» **Data provided**:
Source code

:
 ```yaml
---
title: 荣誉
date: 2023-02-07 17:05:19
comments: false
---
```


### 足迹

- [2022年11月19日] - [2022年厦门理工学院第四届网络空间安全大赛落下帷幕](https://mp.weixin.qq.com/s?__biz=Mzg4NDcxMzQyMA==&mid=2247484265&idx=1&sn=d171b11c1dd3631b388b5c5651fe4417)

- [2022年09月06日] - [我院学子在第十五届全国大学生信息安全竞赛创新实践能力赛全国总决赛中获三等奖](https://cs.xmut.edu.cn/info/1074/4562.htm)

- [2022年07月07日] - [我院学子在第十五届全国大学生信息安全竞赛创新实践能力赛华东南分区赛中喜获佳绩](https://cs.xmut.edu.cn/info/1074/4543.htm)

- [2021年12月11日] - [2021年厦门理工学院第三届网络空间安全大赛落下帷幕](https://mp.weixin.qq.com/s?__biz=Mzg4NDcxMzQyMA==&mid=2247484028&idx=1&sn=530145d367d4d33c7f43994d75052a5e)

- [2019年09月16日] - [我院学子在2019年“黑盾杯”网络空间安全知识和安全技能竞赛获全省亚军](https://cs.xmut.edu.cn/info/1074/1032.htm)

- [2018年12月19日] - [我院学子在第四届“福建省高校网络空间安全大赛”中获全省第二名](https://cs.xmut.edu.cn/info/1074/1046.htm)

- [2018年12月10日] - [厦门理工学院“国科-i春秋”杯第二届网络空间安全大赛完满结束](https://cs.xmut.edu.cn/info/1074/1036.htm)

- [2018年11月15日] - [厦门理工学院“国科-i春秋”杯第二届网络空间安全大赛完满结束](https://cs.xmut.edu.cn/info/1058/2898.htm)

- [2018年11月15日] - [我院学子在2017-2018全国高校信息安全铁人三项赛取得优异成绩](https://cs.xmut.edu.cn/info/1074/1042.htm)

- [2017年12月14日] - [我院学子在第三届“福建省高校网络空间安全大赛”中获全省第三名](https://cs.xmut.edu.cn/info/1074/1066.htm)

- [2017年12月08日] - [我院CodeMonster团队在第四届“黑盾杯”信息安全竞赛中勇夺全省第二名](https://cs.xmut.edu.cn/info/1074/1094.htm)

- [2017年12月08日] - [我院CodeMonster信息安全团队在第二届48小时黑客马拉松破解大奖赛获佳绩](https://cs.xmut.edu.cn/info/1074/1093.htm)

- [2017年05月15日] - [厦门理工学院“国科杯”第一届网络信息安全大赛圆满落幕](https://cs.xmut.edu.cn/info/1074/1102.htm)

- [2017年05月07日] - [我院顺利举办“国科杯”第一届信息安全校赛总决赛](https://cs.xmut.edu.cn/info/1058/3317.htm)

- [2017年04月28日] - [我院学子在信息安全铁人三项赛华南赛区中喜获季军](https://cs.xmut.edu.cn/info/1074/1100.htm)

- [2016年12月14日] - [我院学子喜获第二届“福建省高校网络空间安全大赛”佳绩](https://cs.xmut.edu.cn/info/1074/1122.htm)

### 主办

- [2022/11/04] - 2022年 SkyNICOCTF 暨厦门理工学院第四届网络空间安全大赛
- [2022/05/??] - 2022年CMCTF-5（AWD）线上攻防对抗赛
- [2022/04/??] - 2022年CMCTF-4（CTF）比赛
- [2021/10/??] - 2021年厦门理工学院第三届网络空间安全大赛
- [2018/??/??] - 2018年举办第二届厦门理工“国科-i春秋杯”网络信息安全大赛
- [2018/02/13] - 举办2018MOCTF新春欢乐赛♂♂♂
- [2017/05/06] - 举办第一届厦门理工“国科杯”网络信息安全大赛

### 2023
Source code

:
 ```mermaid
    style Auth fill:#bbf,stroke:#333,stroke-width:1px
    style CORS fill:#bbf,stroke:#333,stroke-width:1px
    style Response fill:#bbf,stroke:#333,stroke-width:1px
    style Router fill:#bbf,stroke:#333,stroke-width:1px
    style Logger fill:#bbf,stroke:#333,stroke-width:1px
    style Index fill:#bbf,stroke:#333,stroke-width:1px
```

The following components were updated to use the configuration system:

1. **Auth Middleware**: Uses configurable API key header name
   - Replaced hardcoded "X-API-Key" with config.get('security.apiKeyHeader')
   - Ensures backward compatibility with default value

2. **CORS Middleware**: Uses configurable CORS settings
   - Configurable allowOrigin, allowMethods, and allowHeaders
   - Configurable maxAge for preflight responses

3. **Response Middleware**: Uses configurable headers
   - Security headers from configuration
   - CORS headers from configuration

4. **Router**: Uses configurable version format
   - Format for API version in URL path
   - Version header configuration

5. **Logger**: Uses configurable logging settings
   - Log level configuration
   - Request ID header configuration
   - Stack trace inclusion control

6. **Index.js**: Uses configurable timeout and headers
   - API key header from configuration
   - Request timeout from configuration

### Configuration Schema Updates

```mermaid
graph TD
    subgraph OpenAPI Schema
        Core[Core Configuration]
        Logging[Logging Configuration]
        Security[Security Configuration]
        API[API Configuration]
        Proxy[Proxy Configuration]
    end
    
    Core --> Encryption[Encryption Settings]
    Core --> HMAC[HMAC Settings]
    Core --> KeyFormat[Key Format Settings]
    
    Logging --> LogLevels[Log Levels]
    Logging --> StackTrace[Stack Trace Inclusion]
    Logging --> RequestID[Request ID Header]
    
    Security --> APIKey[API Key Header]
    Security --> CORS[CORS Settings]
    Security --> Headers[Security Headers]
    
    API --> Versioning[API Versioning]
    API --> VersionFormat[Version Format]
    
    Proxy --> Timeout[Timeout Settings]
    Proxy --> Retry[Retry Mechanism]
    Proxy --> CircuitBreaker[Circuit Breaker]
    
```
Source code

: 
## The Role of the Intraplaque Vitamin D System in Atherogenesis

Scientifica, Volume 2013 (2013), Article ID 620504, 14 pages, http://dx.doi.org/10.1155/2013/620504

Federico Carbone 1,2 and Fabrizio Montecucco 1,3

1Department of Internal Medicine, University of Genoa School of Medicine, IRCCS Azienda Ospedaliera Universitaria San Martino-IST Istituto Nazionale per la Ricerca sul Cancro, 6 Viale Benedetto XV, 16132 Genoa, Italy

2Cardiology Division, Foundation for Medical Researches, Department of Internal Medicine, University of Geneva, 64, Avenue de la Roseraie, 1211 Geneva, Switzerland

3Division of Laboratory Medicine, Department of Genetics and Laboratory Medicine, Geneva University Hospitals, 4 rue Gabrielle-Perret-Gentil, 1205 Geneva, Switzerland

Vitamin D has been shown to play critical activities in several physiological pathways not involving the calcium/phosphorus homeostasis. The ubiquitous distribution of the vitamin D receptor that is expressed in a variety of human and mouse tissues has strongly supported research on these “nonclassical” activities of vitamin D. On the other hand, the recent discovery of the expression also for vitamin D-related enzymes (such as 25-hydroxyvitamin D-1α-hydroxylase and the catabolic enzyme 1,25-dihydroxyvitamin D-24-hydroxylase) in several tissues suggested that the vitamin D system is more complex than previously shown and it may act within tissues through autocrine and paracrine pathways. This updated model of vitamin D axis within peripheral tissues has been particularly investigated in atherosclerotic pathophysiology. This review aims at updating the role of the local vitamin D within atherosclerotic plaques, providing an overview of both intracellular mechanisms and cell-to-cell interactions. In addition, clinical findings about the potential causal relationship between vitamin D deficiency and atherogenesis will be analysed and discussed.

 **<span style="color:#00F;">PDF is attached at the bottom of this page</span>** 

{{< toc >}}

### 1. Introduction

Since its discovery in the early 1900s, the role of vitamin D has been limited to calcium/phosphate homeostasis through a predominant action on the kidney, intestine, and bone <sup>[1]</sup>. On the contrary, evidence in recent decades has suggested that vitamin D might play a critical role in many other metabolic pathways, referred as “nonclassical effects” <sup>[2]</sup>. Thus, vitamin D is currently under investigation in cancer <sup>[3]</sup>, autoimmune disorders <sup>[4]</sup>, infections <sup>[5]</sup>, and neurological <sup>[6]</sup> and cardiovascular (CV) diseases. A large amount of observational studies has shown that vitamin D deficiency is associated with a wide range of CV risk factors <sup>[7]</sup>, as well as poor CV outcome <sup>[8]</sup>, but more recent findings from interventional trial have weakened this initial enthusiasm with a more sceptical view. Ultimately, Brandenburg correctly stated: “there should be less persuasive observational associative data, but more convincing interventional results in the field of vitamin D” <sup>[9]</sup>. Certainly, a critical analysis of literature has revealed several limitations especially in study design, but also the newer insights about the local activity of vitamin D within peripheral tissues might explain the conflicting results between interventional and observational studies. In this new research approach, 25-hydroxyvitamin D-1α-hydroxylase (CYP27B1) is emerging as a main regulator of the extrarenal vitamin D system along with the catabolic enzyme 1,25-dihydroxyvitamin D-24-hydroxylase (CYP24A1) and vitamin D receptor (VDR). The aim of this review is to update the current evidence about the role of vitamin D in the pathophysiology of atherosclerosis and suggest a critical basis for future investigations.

» **Action item**: Each line of the entries holding the string "style" should be found and copied.

» **Result of the task**:
    style Auth fill:#bbf,stroke:#333,stroke-width:1px
    style CORS fill:#bbf,stroke:#333,stroke-width:1px
    style Response fill:#bbf,stroke:#333,stroke-width:1px
    style Router fill:#bbf,stroke:#333,stroke-width:1px
    style Logger fill:#bbf,stroke:#333,stroke-width:1px
    style Index fill:#bbf,stroke:#333,stroke-width:1px
 **<span style="color:#00F;">PDF is attached at the bottom of this page</span>** 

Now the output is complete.